El último septiembre subiendo la cuesta junto al parque disfrutando del amanecer que iba iluminando las hojas más altas de los árboles que, aquí y allá, comenzaban a amarillear, recorriendo con su mirada cuanto le rodeaba vio junto a su zapato una rosa de tela, no de esas más o menos toscas que se usan para floreros o para sepulturas y ahorrarse así las naturales. No, era de un tejido semitransparente, beige, con el reborde de los pétalos ligeramente más rígido, un tallo de pocos centímetros y una hoja verde. Uno de esos prendidos que usan las señoras en los tocados de gala o en los vestidos de ceremonia. Lo sabía por que allá por el… hace un montón de años, cuando él todavía estaba vivo, su madre lució una parecida sobre un vestido azul eléctrico para la boda de un primo. Fue el canto del cisne. Ésta del suelo, ajada y empapada era algo más clara, menos pastel. Era lunes y lo mismo podía habérsele caído a la madrina de una boda el sábado por la noche que haber salido del contenedor en el que alguien estuviera deshaciendo una casa y su portadora hubiera muerto treinta años atrás. Siguió su camino un tanto entristecido, aunque burlándose de su mentalidad romántica que apenas podía dejar de imaginar historias sobre aquel trozo de basura.
Al día siguiente le volvía a tocar consulta, una de esas revisiones pesadas y absurdas que nunca llevan a ninguna parte, y volvió a hacer el mismo recorrido un poco antes, eso sí. Las calles estaban más mojadas, había menos perros escapándose y las hojas más altas de los árboles todavía no habían sido tocadas por el sol, aunque ya había suficiente luz para que las farolas estuvieran apagadas. No se dio cuenta de que la rosa estaba allí hasta que pisó el tallo, los eficientes servicios de limpieza no debían haber pasado por allí aquel día. Alguien había aplastado los pétalos llenándolos de barro, con la punta del pie arrincona junto al césped la maltrecha flor.

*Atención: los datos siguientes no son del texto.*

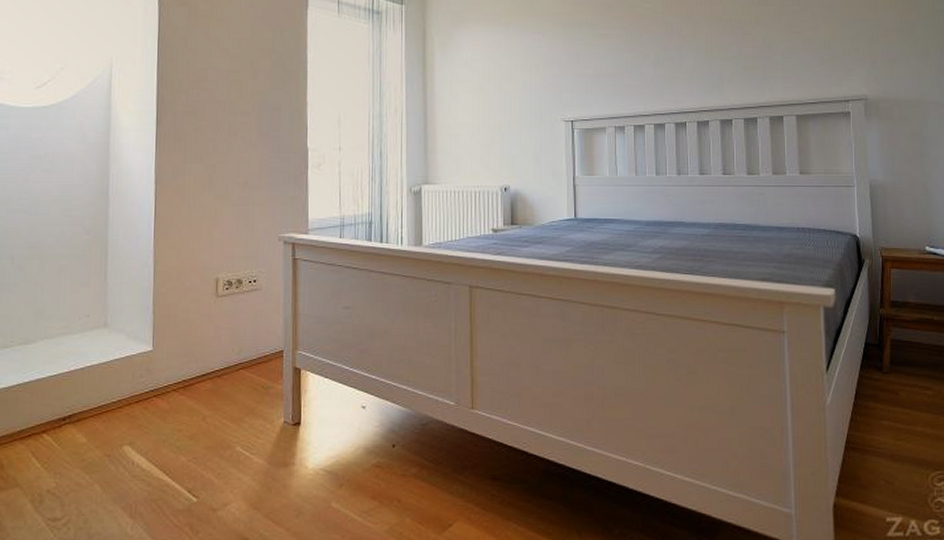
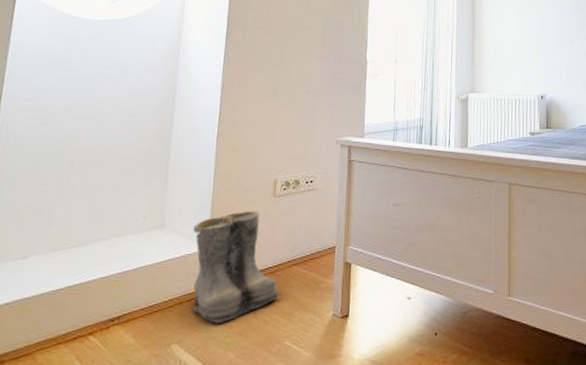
boots: none [136,311,231,427] -> present [190,211,282,324]

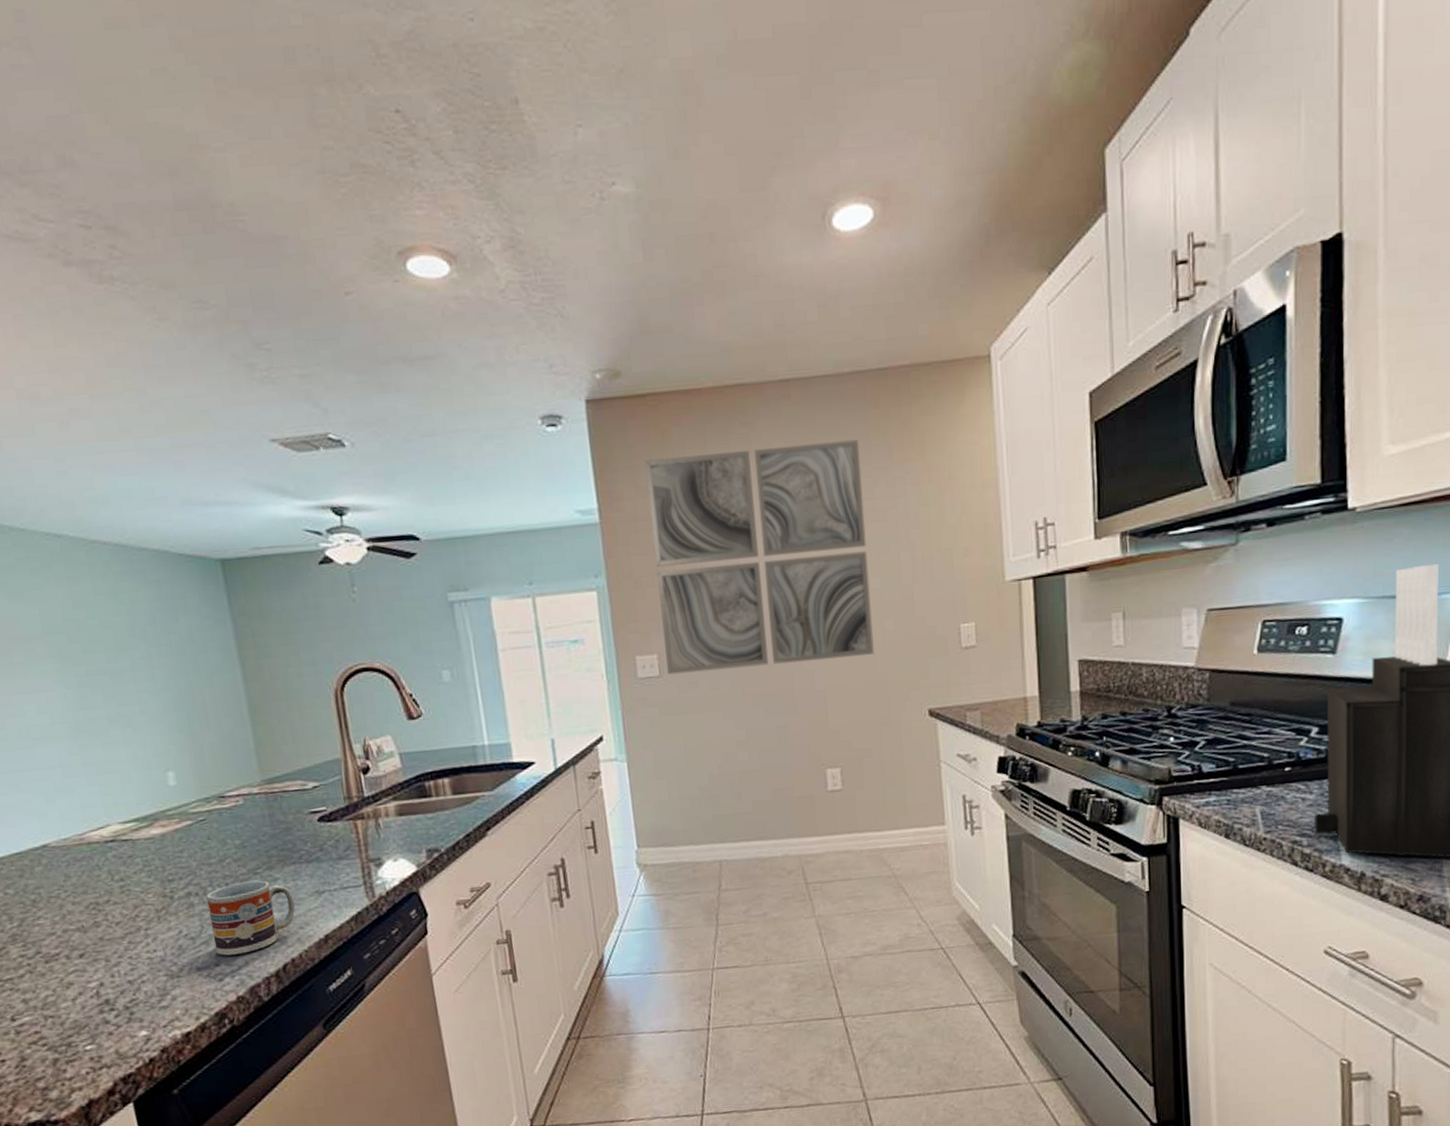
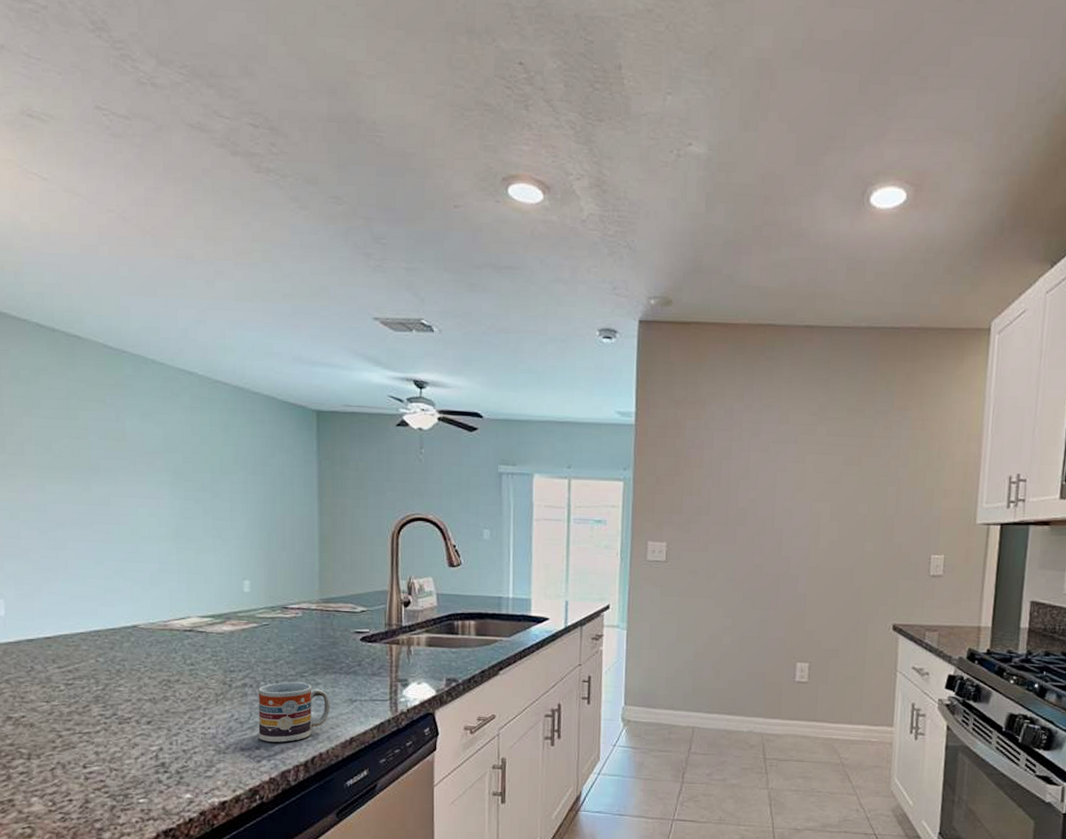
wall art: present [645,439,874,675] -> none [673,377,866,570]

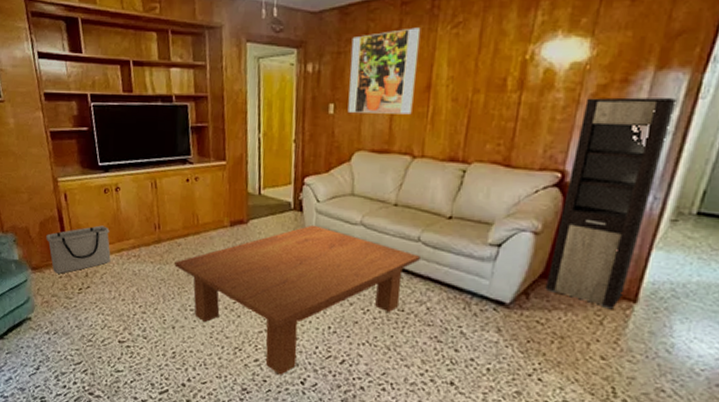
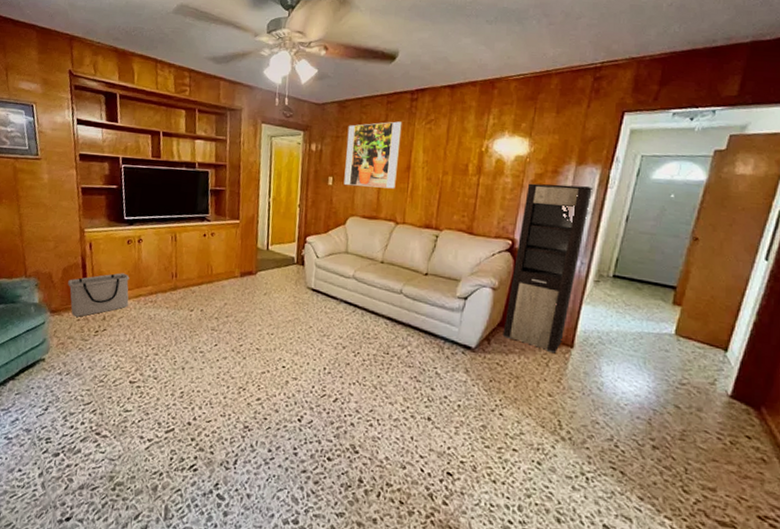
coffee table: present [174,224,420,376] -> none [188,277,402,413]

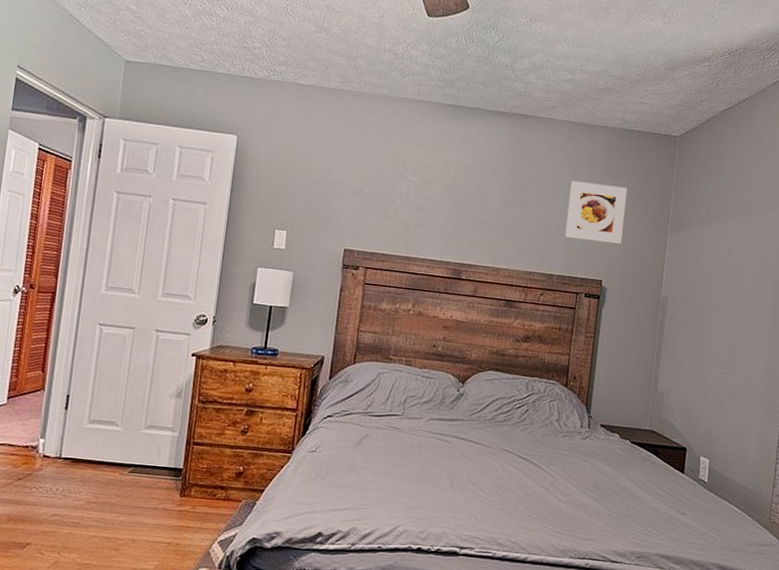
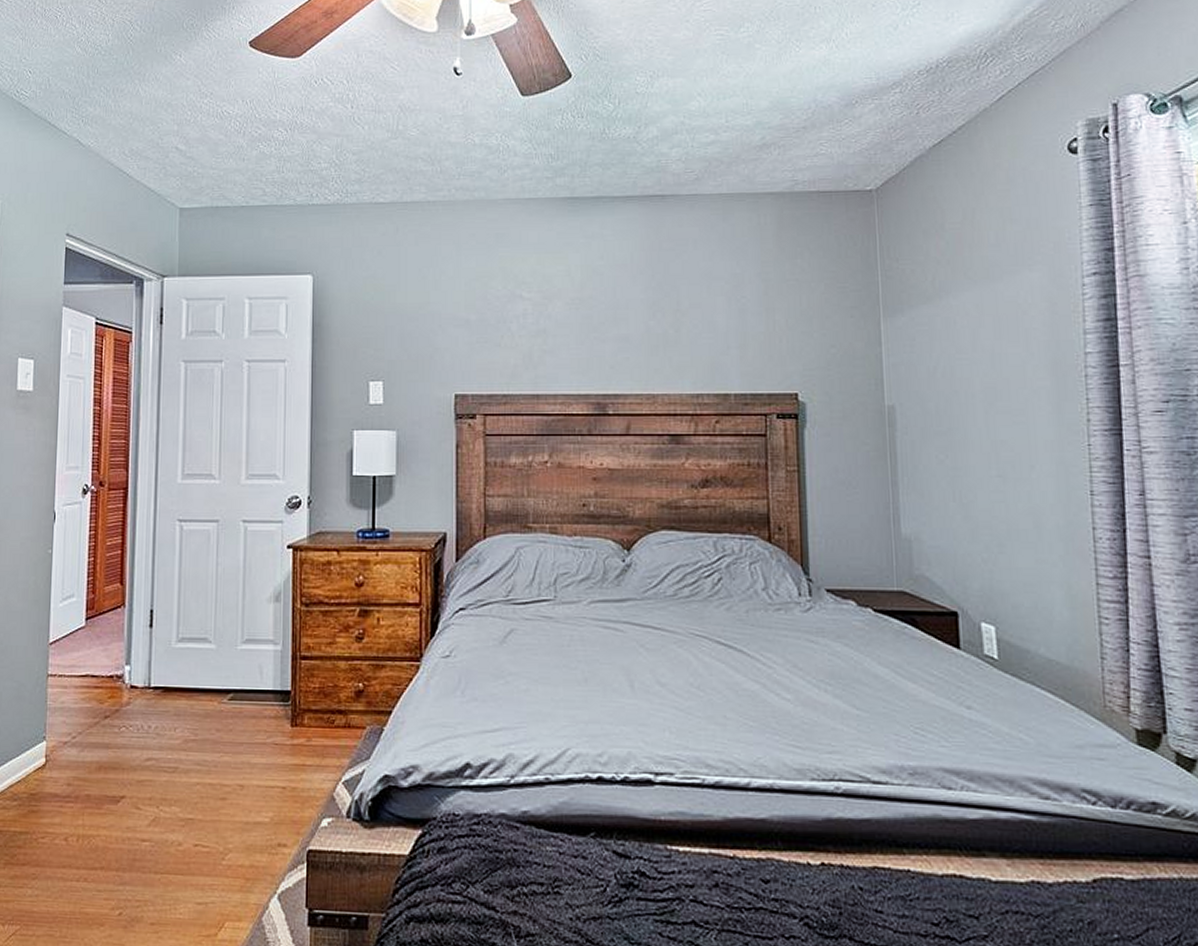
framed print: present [565,180,627,244] -> none [735,267,817,344]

Cada vez que se sube una cuesta normalmente hay que bajarla, la espera ha sido eterna y es tardísimo cuando ese día le toca bajarla, el sol aprieta y el estómago vacío clama por sus derechos. Inconscientemente baja la mirada justo a tiempo para verla, aún húmeda, supone que ahora a causa de los aspersores. Se acuclilla y acaricia el tejido de uno de sus pétalos, seguramente sea gasa pero no entiende tanto de telas, rígido por el barro. Como si fuera un gorrioncillo herido la toma entre sus manos formando un nido, sonríe y baja a buen paso la cuesta. Desde entonces la rosa de tela beige preside su casa destacando entre las que rellenan un florero de cristal, delicada entre las resistentes, traslúcida entre las chillonas, extremadamente llamativa precisamente por no serlo y él. Él no puede evitar una sonrisa cuando la mira ni una caricia cuando pasa cerca, claro que tampoco una autoburla por su mente sensiblera y sentimentaloide. La sonrisa se hace más amplia y profunda.